Lots of places describe themselves as being in “the heart of Europe.” But when it comes to energy distribution systems, only one location fits the bill: Laufenburg, Switzerland, population 3,207. This picturesque town on the shores of the Rhine River has not only been a crossroads for Roman and Napoleonic armies, but is today the meeting point for a very different kind of power: the electric lines that connect France, Germany, Austria, Italy, and of course Switzerland itself. It is also home to the atomic clock that synchronizes and sets the frequency — some would say heartbeat — of the entire European Union grid, including Turkey.
Formula for Grid Stabilization
A new machine-learning solution from Siemens is helping Switzerland’s national grid company to accurately predict losses as energy is transferred from country to country. The result: significant cost reductions and enhanced grid stability throughout Europe.
Balancing Production and Demand
Laufenburg is also where Swissgrid, Switzerland’s national grid company, is headquartered.
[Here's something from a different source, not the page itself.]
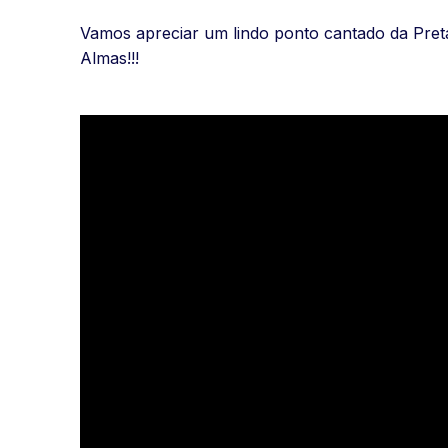
Vamos apreciar um lindo ponto cantado da Pret
Almas!!!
Because of its strategic location, the company plays a key role in ensuring that the balance between electricity production and consumption across many national boundaries is maintained at all times.
But the ability to meet this goal, and thus maintain a steady frequency of 50 Hertz, has a lot to do with making accurate predictions. On the production side, this is becoming more difficult as an increasing amount of power is produced by renewable sources. And on the consumption side, predictions are also tricky because anything from a sudden cold snap to a heat wave can significantly change electricity demand.
Added to these variables is the problem of predicting so-called “transfer losses” — the amount of electricity lost as a result of line resistance as it zips from one country to another. Italy, for instance, purchases electricity from northern Europe, which crosses Switzerland. Such losses, which are the result of a number of variables, such as local weather conditions and the amount of electricity being transferred at a given moment, “average about 1.6 percent of the total load of the Swiss energy grid, which adds up to about 100 megawatt-hours per hour (MWh),” says Dr. Jan Mrosik, CEO of the Smart Grid Division of Siemens’ Infrastructure & Cities Segment. “At an average spot price of €55 per MWh, the monetary equivalent of these losses is €5,500 per hour, or €48.18 million per year.”
In order to make up for transfer losses, Swissgrid must purchase additional electricity on the Swiss Spot Market, a process that begins up to 16 hours in advance every day of the year. Obviously, given the huge amounts of energy involved, the highest level of predictive accuracy is needed. Until recently, the company relied on an algorithm that has a forecast error of approximately 11 percent. But now, thanks to a neural-network-based algorithm developed by Siemens Corporate Technology (CT), Swissgrid expects to lower its forecast error to ten percent — a ten percent improvement, according to Mrosik. “We can reduce both the use of control energy and the amount of unused energy resulting from overestimating transfer losses,” he says.
Increasingly Accurate Predictions
Unlike any other algorithm in this area, the system developed by Siemens Corporate Technology “derives the predicted transfer loss from the load (electricity usage) forecast — two functions normally considered to be separate — in a single, integrated step,” explains Dr. Ralph Grothmann, who, along with Dr. Hans-Georg Zimmermann, developed the algorithm. “It is an integrated model, and that is not only unique but significantly more accurate than competing models.” Thanks to years of experience in refining their understanding of neural networks, the researchers’ load forecasts are typically 97 percent accurate. This accuracy also derives from the fact that CT’s algorithm takes historical data into account as well as variables such as current weather conditions and the fill levels of pumped water storage systems. Once fully implemented, the new hybrid algorithm could add increased stability to the EU’s electricity grid. “The system’s ability to learn is especially important in terms of adapting the grid to energy flows induced by renewable sources such as wind, solar, and hydro power,” says Mrosik.
What’s more, the algorithm can also be used to forecast other factors, such as European energy flows and the specific amounts of energy expected to be produced by wind and solar installations. “Pilot projects carried out by Siemens have demonstrated that our neural networks can predict renewable energy supplies with an accuracy of 90 percent up to 72 hours into the future,” says Mrosik. “That knowledge could really help grid operators to balance energy flows.”